Alexandra. Alexandra was the stage name of a German singer who was born Doris Treitz.  Her mother supported artistic endeavors and before she turned to singing, Alexandra studied to be a fashion designer and actress.  At 19 she fell in love with  the man who rented a room from her mother; the man was 49, Russian and stopping in Germany on his way to emigrate to the U.S.  Despite this, they married and had a son.  The marriage did not last long, with Alexandra's husband continuing to the States and a divorce resulted.

Feeling that her legal name of Doris Nefedov would not be helpful in a career, she took "Alexandra" in honor of her son, Alexander.  Alexandra began wooing Germany audiences with her melancholy voice and style and released her first hit single in 1967.  Several more followed but none became huge hits, in part according to her producer because they were ahead of their time.  Alexandra recorded songs not only in her native German but also French, English, Russian and Hebrew.  In the spring of 1969 she was awarded the Golden Europa award for best newcomer; shortly after she took a holiday in Davos and met a man named Pierre Lafaire.  Their affair was quick and intense, with Alexandra saying they intended to marry.  Her sisters opposed, suspecting fraud and caused the pair to break up.  Alexandra began receiving phone calls after the break-up that led her to sleep in the same room with her son, fearing he might be abducted.  She also decided to write her will, bequeathing everything to her mother and son.  

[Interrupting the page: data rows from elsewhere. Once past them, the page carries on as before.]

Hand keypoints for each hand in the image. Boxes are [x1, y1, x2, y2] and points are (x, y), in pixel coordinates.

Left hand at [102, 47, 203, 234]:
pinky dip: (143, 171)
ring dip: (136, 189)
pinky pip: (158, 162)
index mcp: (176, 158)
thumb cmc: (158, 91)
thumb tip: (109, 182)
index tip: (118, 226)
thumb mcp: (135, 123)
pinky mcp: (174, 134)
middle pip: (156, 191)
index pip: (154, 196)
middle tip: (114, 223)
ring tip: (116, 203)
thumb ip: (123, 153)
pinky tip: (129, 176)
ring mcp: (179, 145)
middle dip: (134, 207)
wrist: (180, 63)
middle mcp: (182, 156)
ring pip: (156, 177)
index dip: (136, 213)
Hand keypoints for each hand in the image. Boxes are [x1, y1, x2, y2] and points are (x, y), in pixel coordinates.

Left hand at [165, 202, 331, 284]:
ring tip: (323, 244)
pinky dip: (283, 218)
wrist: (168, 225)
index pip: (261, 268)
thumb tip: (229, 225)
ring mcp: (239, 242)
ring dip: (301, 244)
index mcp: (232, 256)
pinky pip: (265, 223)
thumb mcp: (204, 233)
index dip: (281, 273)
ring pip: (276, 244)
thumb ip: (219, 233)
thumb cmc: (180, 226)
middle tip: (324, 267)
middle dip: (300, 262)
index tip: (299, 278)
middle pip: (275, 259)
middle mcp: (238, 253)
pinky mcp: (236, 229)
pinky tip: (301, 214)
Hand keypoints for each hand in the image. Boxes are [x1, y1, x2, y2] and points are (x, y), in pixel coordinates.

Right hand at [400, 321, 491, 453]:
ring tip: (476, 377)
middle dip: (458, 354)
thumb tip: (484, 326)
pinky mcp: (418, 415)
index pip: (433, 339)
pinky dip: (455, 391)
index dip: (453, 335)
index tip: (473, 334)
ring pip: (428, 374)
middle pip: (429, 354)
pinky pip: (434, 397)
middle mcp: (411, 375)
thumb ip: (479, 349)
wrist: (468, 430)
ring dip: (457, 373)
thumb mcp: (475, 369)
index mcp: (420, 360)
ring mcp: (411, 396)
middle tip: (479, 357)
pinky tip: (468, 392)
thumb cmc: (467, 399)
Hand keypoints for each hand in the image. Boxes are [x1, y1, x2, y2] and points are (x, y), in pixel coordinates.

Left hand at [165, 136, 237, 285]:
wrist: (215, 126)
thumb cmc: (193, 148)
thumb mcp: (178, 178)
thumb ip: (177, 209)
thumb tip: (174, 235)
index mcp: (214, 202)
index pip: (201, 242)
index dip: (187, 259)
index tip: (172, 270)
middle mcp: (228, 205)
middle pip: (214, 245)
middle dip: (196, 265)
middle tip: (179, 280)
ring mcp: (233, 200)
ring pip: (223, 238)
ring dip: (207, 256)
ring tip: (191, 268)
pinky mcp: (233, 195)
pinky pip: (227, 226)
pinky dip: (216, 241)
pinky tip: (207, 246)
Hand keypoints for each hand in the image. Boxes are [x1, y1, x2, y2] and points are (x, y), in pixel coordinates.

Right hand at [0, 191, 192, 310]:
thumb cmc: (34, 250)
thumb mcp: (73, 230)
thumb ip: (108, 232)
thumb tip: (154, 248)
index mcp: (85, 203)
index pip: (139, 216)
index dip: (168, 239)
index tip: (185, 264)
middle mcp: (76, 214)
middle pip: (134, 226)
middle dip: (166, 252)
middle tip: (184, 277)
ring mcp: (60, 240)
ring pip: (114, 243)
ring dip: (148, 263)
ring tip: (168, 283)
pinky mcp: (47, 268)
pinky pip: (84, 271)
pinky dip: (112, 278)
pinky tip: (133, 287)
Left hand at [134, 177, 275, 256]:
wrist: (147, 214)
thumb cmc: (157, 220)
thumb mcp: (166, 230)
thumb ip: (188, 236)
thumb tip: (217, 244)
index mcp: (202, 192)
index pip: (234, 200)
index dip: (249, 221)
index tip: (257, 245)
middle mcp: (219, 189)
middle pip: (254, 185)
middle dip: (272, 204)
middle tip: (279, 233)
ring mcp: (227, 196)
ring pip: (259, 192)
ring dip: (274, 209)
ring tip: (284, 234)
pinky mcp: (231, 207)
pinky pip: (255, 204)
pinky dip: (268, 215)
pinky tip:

On July 31, 1969, she traveled to Hamburg to negotiate with her record company and then head out to a holiday on the German island of Sylt.  Alexandra was driving her fairly new Mercedes-Benz with her mother and Alexander in the car with her.  The car had been checked at a service center and yet she still failed to brake at a crossing, colliding with a truck.  Alexandra was killed instantly; her mother survived the accident but died in the hospital.  Alexander survived with minor injuries.  Rumor had it that the car might have been sabotaged.   As an interesting footnote, movie director Marc Boettcher wrote a biography on Alexandra in 1999 and says he received several anonymous threats while researching the circumstances of her death.  In 2004, he pushed for a new investigation into her death based on his research and claiming that state security documents revealed that Alexandra's former lover Pierre Lafaire had been an American secret agent in Denmark  To date, no further investigation has been ordered and no charges have been filed.